5. A further tension has been the fact that people with a learning disability are amongst the most expensive groups to care for. Their per capita SP costs have been amongst the highest for some time. Given the nature of the support required for this group of people this is hardly surprising. It contrasts with the much lower level of support (both in terms of hours provided and in the level of qualification/competence needed by support staff) which other groups might use.

 

6. Any planned cuts are likely to hit this group especially hard. Moving to an area grant basis exposes services to a risk that they will lost out to more vocal or pressing needs. The Learning Disability Coalition (www.learningdisabilitycoalition.org.uk) has already highlighted the high number of LAs who are only providing any forms of support for people with critical or substantial needs. ARC is concerned that as competition for funding at a local level increases then SP funded services may be at risk.

 

7. Members of ARC have expressed concern in the past at the levels of bureaucracy involved in SP funding. The homes of individuals have sometimes seen a procession of officials checking on different aspects of the service. In addition to formal SP monitoring these could include Housing Association staff, social services monitoring officers, CSCI inspectors plus a range of other officials covering food hygiene, health and safety, fire, assessors and verifiers for staff training purposes and other management staff from the support provider. Careful planning and collaboration can reduce this stream to a more acceptable trickle without any loss of information but this does not always happen.

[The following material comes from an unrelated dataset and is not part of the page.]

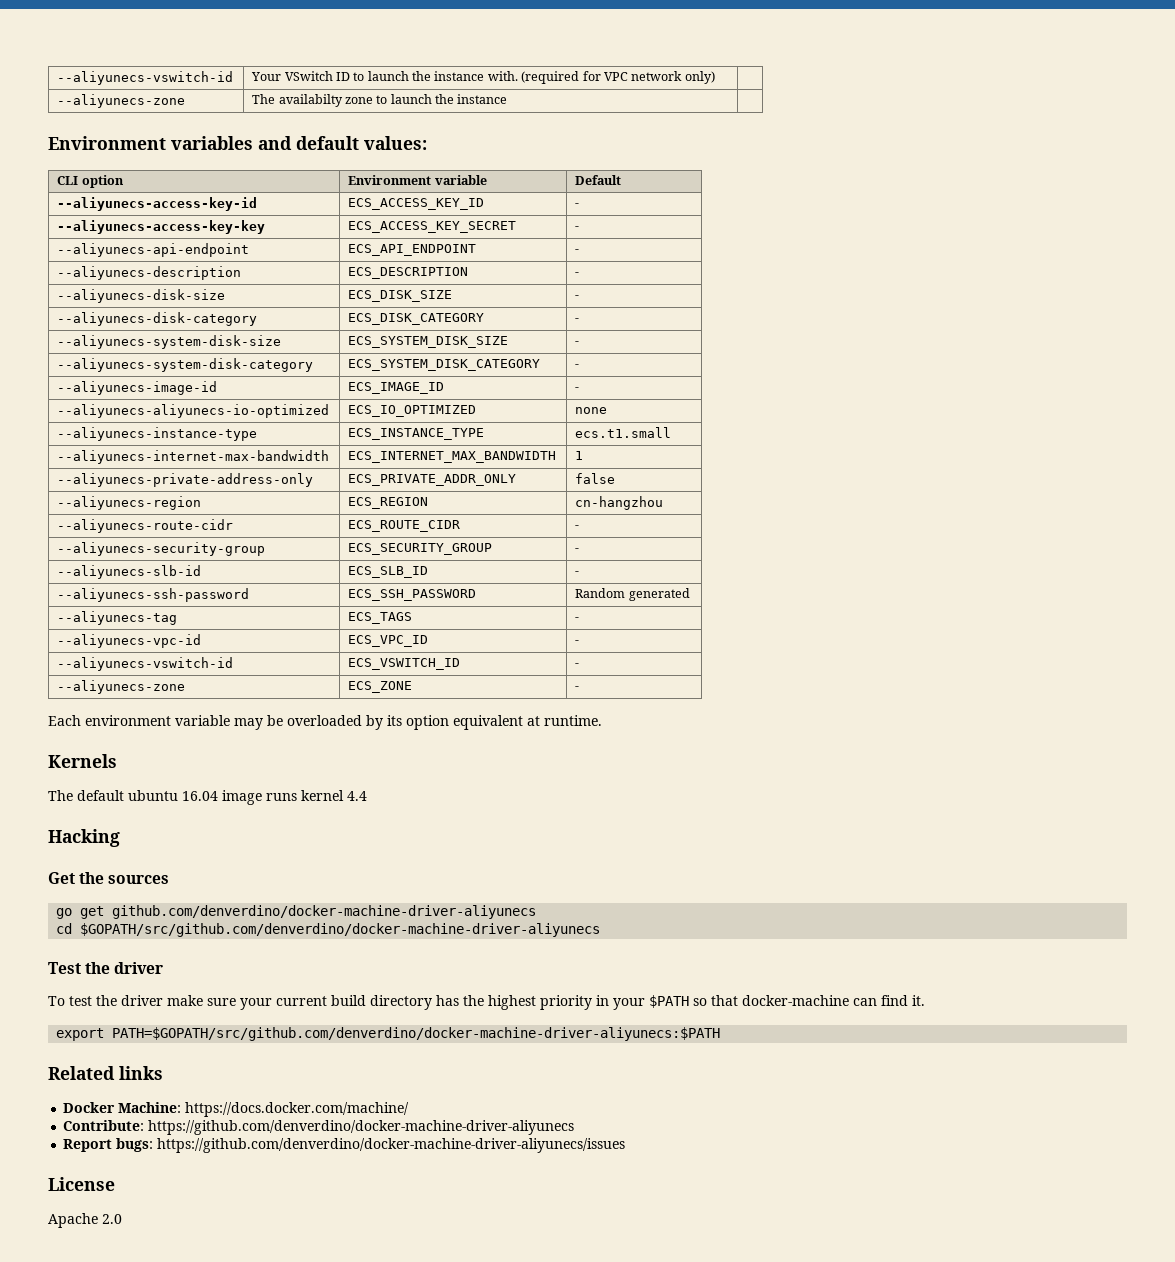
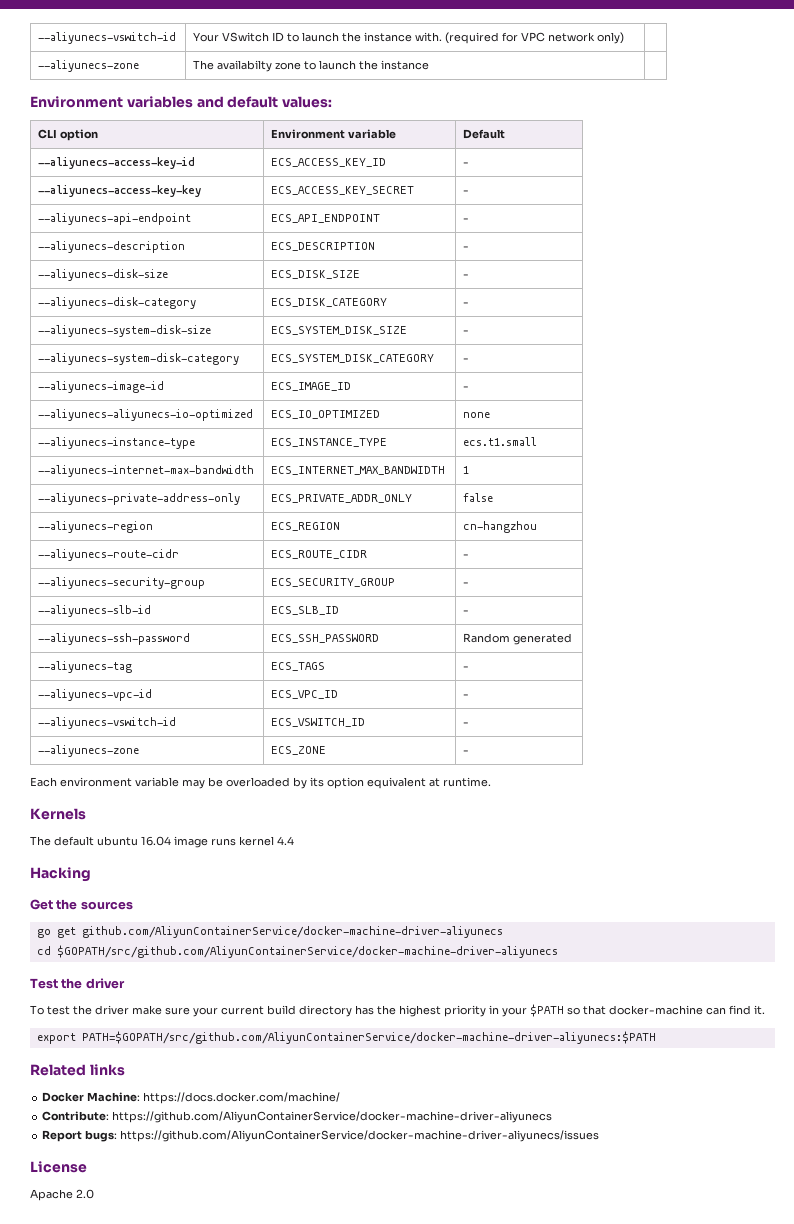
[112,905,537,919] github.com/denverdino/docker-machine-driver-aliyunecs -> [81,926,503,938] github.com/AliyunContainerService/docker-machine-driver-aliyunecs
[80,923,601,937] $GOPATH/src/github.com/denverdino/docker-machine-driver-aliyunecs -> [56,945,558,958] $GOPATH/src/github.com/AliyunContainerService/docker-machine-driver-aliyunecs
[112,1027,721,1041] PATH=$GOPATH/src/github.com/denverdino/docker-machine-driver-aliyunecs:$PATH -> [81,1031,656,1044] PATH=$GOPATH/src/github.com/AliyunContainerService/docker-machine-driver-aliyunecs:$PATH
[148,1120,575,1135] https://github.com/denverdino/docker-machine-driver-aliyunecs -> [112,1111,553,1123] https://github.com/AliyunContainerService/docker-machine-driver-aliyunecs
[157,1138,626,1153] https://github.com/denverdino/docker-machine-driver-aliyunecs/issues -> [120,1130,600,1142] https://github.com/AliyunContainerService/docker-machine-driver-aliyunecs/issues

8. The availability of SP funding in the past has often unlocked care situations where SP monies have made a move to normal housing possible but leaves people with sometimes quite complex packages of care with funding from one or more of the following; the LA SSD, the PCT, a private trust, Housing Benefit (at whatever level) Supporting People, ILF, Attendance Allowance, Mobility Allowance. The most common source of core support is SP monies. The reduction or withdrawal of that support can destabilise the whole support package.

 

9. Thus at present the whole of the learning disability sector is anxiously observing the impact on services of a number of matters beyond their control. One of these is the new way in which SP monies may be controlled and spent at a local level when other priorities intrude.

 

10. As a separate but related issue many services are also anxiously looking at the impact of the series of rulings (now subject to Judicial review) over higher levels of Housing Benefit by Commissioner Turnbull. Depending on the outcome of these rulings and of policy debate (to put it politely!) between DH and DWP over who should pay for what in the grey area of housing related support, it is perfectly possible that just at the moment when SP monies are being cut, used for other things, or priorities within SP critieria are shifting at a local level, SP monies might be put under more pressure by significant reductions in Housing Benefit levels.

 

11. People with learning disabilities and their families have recognised that the SP programme is a great success. It has opened doors to services and independence which many thought impossible to obtain. ARC supports this view. SP has indeed achieved many of its objectives but may have been holed below the waterline from the start once the true scale of demand was understood within Government departments. Ever since then it has seemed as if the strategy has been to cut it, to shift it, to constrain its use and now to 'lose' it in an area based grant so any notional future growth or cut will be invisible. SP will finally have been laid to rest, the responsibilities will be laid at the doors of the LAs and the embarrassment of having so grotesquely under-estimated the cost of it all and level of demand can finally be forgotten.

 

12. It is inevitable that the new system will bring about changes. it is hard to predict what they might be but all the indications are that they will not be to the benefit of people with learning disabilities trying to lead normal lives in the community. ARC would ask the Communities and Local Committee to consider looking again at how these changes have played out in two years time.